Aucun doute. Secret de polichinelle. Félix Tshisekedi est candidat à sa propre succession. Dès lors, ses choix politiques participent non seulement de la gouvernance du pays découlant de son investiture à la tête de la RDC, mais surtout de la préparation de ses éléments de langage en perspective de la prochaine élection présidentielle officiellement prévue le 20 décembre 2023. Le très risqué Programme de développement local des 145 territoires (PDL-145T) est, à n’en point douter, une stratégie de tentative de corriger les fâcheux ratés de précédents programmes (100 jours, Tshilejelu) qui ont fait tâche d’huile.
Par ailleurs, la réapparition du Mouvement du 23 mars remet en cause la stratégie sécuritaire du pouvoir axée sur l’état de siège, le summum des mesures exceptionnelles. Alors que, devant les députés nationaux en 2021, Sama Lukonde avait envisagé et promis la proclamation de l’état d’urgence en Ituri ainsi qu’au Nord et Sud-Kivu. La mise en œuvre de cette dernière option en aurait rendue aisée des évaluations pour, éventuellement, autoriser le passage ou non à l’état de siège. Hélas !

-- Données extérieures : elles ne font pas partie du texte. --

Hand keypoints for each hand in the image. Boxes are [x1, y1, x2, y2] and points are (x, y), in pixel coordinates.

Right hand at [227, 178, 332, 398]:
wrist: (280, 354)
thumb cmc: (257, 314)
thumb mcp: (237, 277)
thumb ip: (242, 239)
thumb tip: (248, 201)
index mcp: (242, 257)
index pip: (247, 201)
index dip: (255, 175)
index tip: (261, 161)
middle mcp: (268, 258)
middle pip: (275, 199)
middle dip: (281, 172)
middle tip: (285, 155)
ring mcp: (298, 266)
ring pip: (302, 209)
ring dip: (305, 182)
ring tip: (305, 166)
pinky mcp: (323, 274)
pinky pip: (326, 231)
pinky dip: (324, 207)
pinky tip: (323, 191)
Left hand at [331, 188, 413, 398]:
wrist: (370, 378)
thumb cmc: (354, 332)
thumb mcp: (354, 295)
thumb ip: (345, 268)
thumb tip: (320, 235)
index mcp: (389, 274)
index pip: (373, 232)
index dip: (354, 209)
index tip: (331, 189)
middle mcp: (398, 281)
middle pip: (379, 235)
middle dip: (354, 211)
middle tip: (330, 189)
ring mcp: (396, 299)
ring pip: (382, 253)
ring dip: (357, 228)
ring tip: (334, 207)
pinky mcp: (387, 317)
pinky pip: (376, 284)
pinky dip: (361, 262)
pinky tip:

L’élaboration, à ce stade, des éléments de langage sur le volet sécuritaire ne pourrait contredire les tristes réalités que les populations de l’Est, le centre du jeu électoral en 2006, 2011 et 2018, expérimentent au quotidien. Une promesse de plus à leur faire? Certainement pas. «Mieux vaut mille refus qu’une promesse non tenue», selon un proverbe chinois.
La fermeté de Félix Tshisekedi doublée de son intransigeance de négocier avec ce “mouvement terroriste” ont semblé donner émotionnellement satisfaction à plusieurs Congolais… Ils sont fiers de cette affirmation de la dignité de leur chère patrie, ne serait-ce que dans les mots en attendant de réunir les conditions nécessaires pour les traduire en actes.
Cette fermeté, que le Conseil de sécurité de l’ONU – dont les représentants des membres ont tout récemment séjourné à Kinshasa puis à Goma – ne semble pas partagée, mettrait en difficulté des initiatives diplomatiques en cours sur la crise dans l’Est du pays. Difficile, dans ce contexte, pour la Commission électorale nationale indépendante (CENI) de mener ses opérations d’identification et d’enrôlement des électeurs dans une partie du Nord-Kivu, occupée par le M23.
Négocier avec ce “mouvement terroriste “, c’est, pour Félix Tshisekedi, renoncer à la caution du soutien de ceux qui ont apprécié sa dureté langagière contre ce groupe armé et, surtout, le Rwanda de son (ex?) “frère” Paul Kagame. En même temps, c’est perdre le peu de marge qu’il aurait pour tenter d’affûter ses éléments de langange sur la situation sécuritaire dans le but de persuader les électeurs malgré le résultat mitigé.
Dès lors, la fermeté face au M23 serait, à moyen terme, l’option plus ou moins bénéfique pour Félix Tshisekedi. Quoique cela entraînerait le report des élections dont le glissement s’avère de plus en plus évident.
Problème ? L’incertitude quant à la capacité de Félix Tshisekedi de fédérer, autour de lui, les Forces politiques et sociales contre le M23 et sur les élections comme ce fut le cas contre le FCC du “Raïs” en fin 2020. Le report des élections, suite au M23, pourrait, faute d’un fort soutien interne, affaiblir, à terme, le pouvoir et le mettre dans l’impasse. Une situation qui pourrait amoindrir les chances d’une réélection aisée du candidat naturel de l’UDPS.
Les qualités de tribun de Félix Tshisekedi, héritées de son père, le rapprocheraient de l’éloquent et audacieux Laurent-Désiré Kabila dont le fils, taiseux, n’aurait pas assez à reprocher à la nature suite à son ipséité assez énigmatique pour rester 18 ans au pouvoir dans un Etat, au départ, émietté.